IT’S been a week of heavyweight woe, dominated not by action in the ring but by a fight we won’t be seeing, at least not any time soon. Just when anticipation for Wladimir Klitschko versus Tyson Fury reached fever pitch, after an extraordinary press conference that featured Tyson charging around in a Batman costume, heavyweight champion Klitschko has postponed the fight due to a minor injury. It is a letdown, the fight would surely have delivered excitement in the ring, not to mention entertainment beyond the ropes.

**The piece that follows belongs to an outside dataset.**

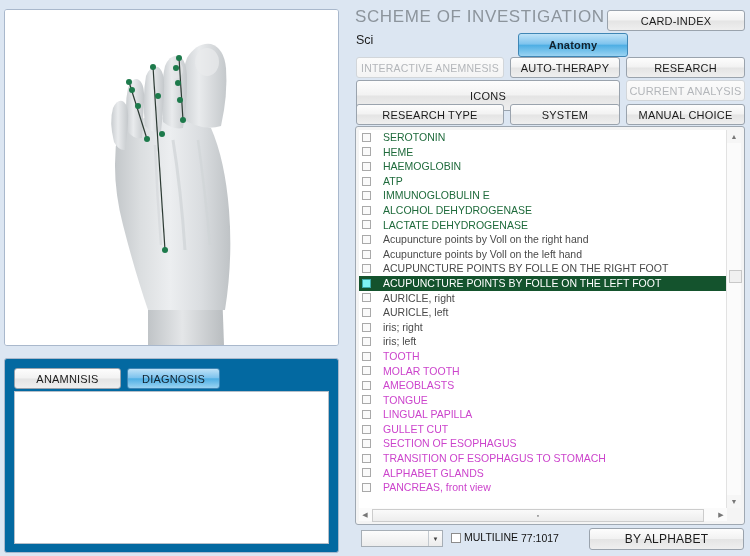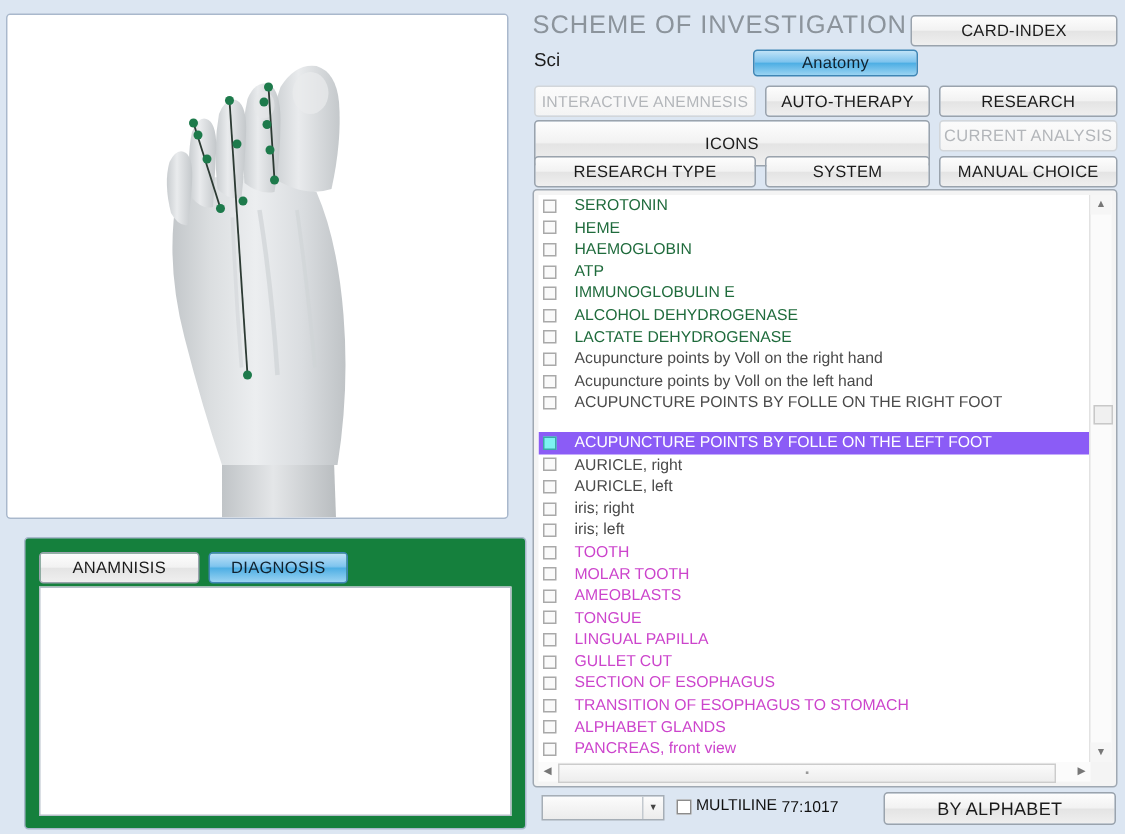"Anatomy" #anatomy-btn { font-weight: none -> bold; height: 18px -> 24px; left: 152px -> 168px }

One heavyweight title that was contested over the weekend was Deontay Wilder’s WBC belt. Wilder set about Johann Duhaupas, eventually battering down the gritty Frenchman in 11 rounds. It was the stoppage win the champion needed but the buzz around the loud American is diminishing. At the start of the year when he beat Bermane Stiverne to win the crown, Wilder looked just the man to usher in the new age heavyweights. But the excitement is starting to fade. That’s the peril of selecting sub par opposition. Eric Molina was forgivable for an easy first defence, a homecoming for Wilder as he brought heavyweight boxing to Alabama. But then he decided to do it all again on September 26, fighting the profoundly unknown Johann Duhaupas. The latter’s claim to fame is a majority decision win over Manuel Charr, no world beater himself, though to credit the brave Frenchman he withstood a lot of what Wilder threw at him. Deontay has power – the only man to go the distance with him was former WBC champ Stiverne – but it is a wild, clubbing force which he brings to bear. He needs more. Wladimir Klitschko, the unified champion, is the epitome of efficiency. Britain’s rising star, Anthony Joshua, though in early stage of his professional career, is generating excitement not just because he has power but because, so far, when he’s had someone going he’s ruthlessly finished the fight. Plus, his level of opposition hasn’t been too dissimilar from Wilder’s general standard of opponent. It means you have to wonder whether the American is, so to speak, a world class finisher.

The only way we’ll find out he is when he takes on a welcome higher standard of challenger.

Also in action Frank Buglioni showed he has the power, when someone lets him land. He dropped Fedor Chudinov, though only when he hit the Russian after the bell. Chudinov was in charge but the brave Briton did well to go the distance. Power, I suppose, is nothing without control.